* _Exercise objective_
Below are entries; output exactly the lines from the one with "Segment | Labels |" to the one with "<li><b>Species:</b> Name of the species</li>", both included, and nothing else.

* _Dataset_
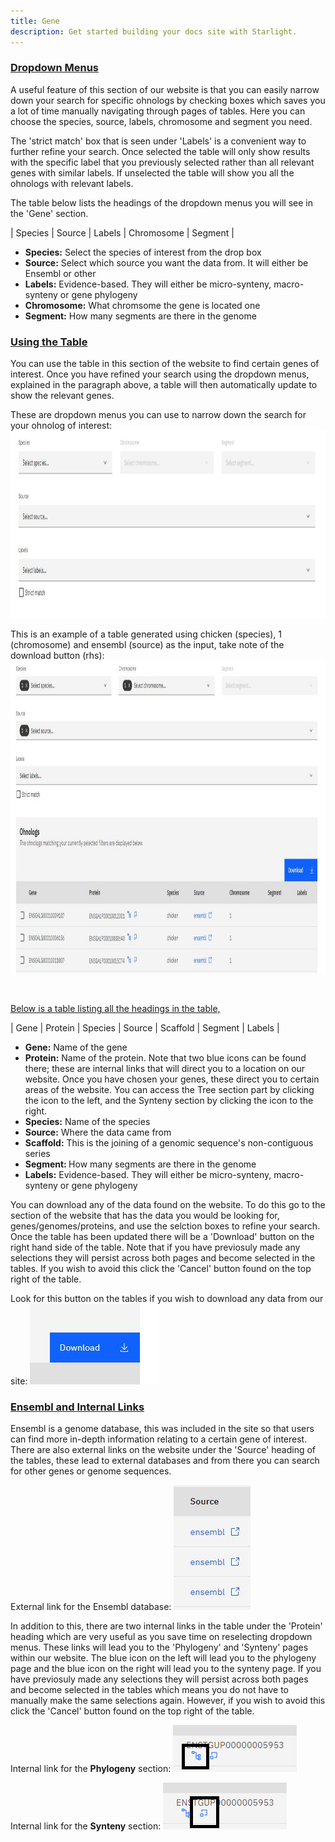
 ```yaml
---
title: Gene 
description: Get started building your docs site with Starlight.
---
```



### <u>Dropdown Menus </u>

A useful feature of this section of our website is that you can easily narrow down your search for specific ohnologs by checking boxes which saves you a lot of time manually navigating through pages of tables. Here you can choose the species, source, labels, chromosome and segment you need.

The 'strict match' box that is seen under 'Labels' is a convenient way to further refine your search. Once selected the table will only show results with the specific label that you previously selected rather than all relevant genes with similar labels. If unselected the table will show you all the ohnologs with relevant labels.

 The table below lists the headings of the dropdown menus you will see in the 'Gene' section. 


| Species | Source | Labels | Chromosome | Segment |

<ul>
<li><b>Species:</b> Select the species of interest from the drop box</li>
<li><b>Source:</b> Select which source you want the data from. It will either be Ensembl or other</li>
<li><b>Labels:</b> Evidence-based. They will either be micro-synteny, macro-synteny or gene phylogeny</li>
<li><b>Chromosome:</b> What chromsome the gene is located one </li>
<li><b>Segment:</b> How many segments are there in the genome </li>
</ul>

### <u> Using the Table </u>

You can use the table in this section of the website to find certain genes of interest. Once you have refined your search using the dropdown menus, explained in the paragraph above, a table will then automatically update to show the relevant genes. 

These are dropdown menus you can use to narrow down the search for your ohnolog of interest:
<img src= "/src/assets/gene_dropmenu.jpg"
width="1000" 
height="300"/>

This is an example of a table generated using chicken (species), 1 (chromosome) and ensembl (source) as the input, take note of the download button (rhs):
<img src="/src/assets/gene_table.jpg"
width="1000"
height="500" />

<br>

<u>Below is a table listing all the headings in the table,</u>

| Gene | Protein | Species | Source | Scaffold | Segment | Labels |

<ul>
<li><b>Gene:</b> Name of the gene</li>
<li><b>Protein:</b> Name of the protein. Note that two blue icons can be found there; these are internal links that will direct you to a location on our website. Once you have chosen your genes, these direct you to certain areas of the website. You can access the Tree section part by clicking the icon to the left, and the Synteny section by clicking the icon to the right.</li>
<li><b>Species:</b> Name of the species</li>
<li><b>Source:</b>  Where the data came from</li>
<li><b>Scaffold:</b> This is the joining of a genomic sequence's non-contiguous series</li>
<li><b>Segment: </b> How many segments are there in the genome</li>
<li><b>Labels:</b> Evidence-based. They will either be micro-synteny, macro-synteny or gene phylogeny</li>
</ul>

You can download any of the data found on the website. To do this go to the section of the website that has the data you would be looking for, genes/genomes/proteins, and use the selction boxes to refine your search. Once the table has been updated there will be a 'Download' button on the right hand side of the table. Note that if you have previosuly made any selections they will persist across both pages and become selected in the tables. If you wish to avoid this click the 'Cancel' button found on the top right of the table.

Look for this button on the tables if you wish to download any data from our site:
<img src="/src/assets/download.jpg">



### <u> Ensembl and Internal Links </u>

Ensembl is a genome database, this was included in the site so that users can find more in-depth information relating to a certain gene of interest. There are also external links on the website under the 'Source' heading of the tables, these lead to external databases and from there you can search for other genes or genome sequences. 


External link for the Ensembl database:
<img src="/src/assets/source.jpg">

In addition to this, there are two internal links in the table under the 'Protein' heading which are very useful as you save time on reselecting dropdown menus. These links will lead you to the 'Phylogeny' and 'Synteny' pages within our website. The blue icon on the left will lead you to the phylogeny page and the blue icon on the right will lead you to the synteny page. If you have previosuly made any selections they will persist across both pages and become selected in the tables which means you do not have to manually make the same selections again. However, if you wish to avoid this click the 'Cancel' button found on the top right of the table.

Internal link for the <b>Phylogeny</b> section:
<img src="/src/assets/internal_tree.png">


Internal link for the <b>Synteny</b> section:
<img src="/src/assets/internal_synteny.png">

* _Task output_
| Gene | Protein | Species | Source | Scaffold | Segment | Labels |

<ul>
<li><b>Gene:</b> Name of the gene</li>
<li><b>Protein:</b> Name of the protein. Note that two blue icons can be found there; these are internal links that will direct you to a location on our website. Once you have chosen your genes, these direct you to certain areas of the website. You can access the Tree section part by clicking the icon to the left, and the Synteny section by clicking the icon to the right.</li>
<li><b>Species:</b> Name of the species</li>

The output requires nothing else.